### ACTIVITY
Copy out, line for line and unchanged, the text from every page in the material below, omitting the pictures.

════════════════

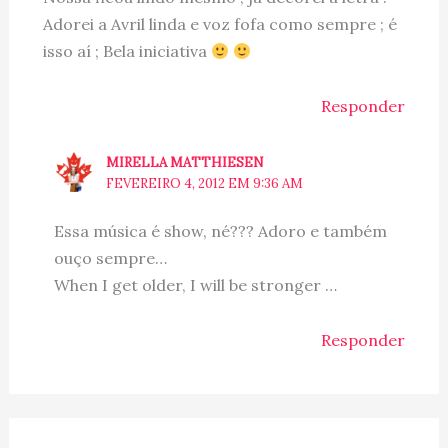
Adorei a Avril linda e voz fofa como sempre ; é
isso aí ; Bela iniciativa
Responder
MIRELLA MATTHIESEN
FEVEREIRO 4, 2012 EM 9:36 AM
Essa música é show, né??? Adoro e também
ouço sempre…
When I get older, I will be stronger …
Responder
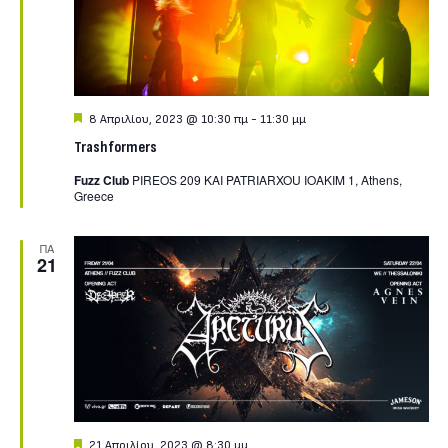
Featured
8 Απριλίου, 2023 @ 10:30 πμ
-
11:30 μμ
Trashformers
Fuzz Club
PIREOS 209 KAI PATRIARXOU IOAKIM 1, Athens,
Greece
ΠΑ
21
Featured
21 Απριλίου, 2023 @ 8:30 μμ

════════════════

### THE ANSWER
Adorei a Avril linda e voz fofa como sempre ; é
isso aí ; Bela iniciativa
Responder
MIRELLA MATTHIESEN
FEVEREIRO 4, 2012 EM 9:36 AM
Essa música é show, né??? Adoro e também
ouço sempre…
When I get older, I will be stronger …
Responder
Featured
8 Απριλίου, 2023 @ 10:30 πμ
-
11:30 μμ
Trashformers
Fuzz Club
PIREOS 209 KAI PATRIARXOU IOAKIM 1, Athens,
Greece
ΠΑ
21
Featured
21 Απριλίου, 2023 @ 8:30 μμ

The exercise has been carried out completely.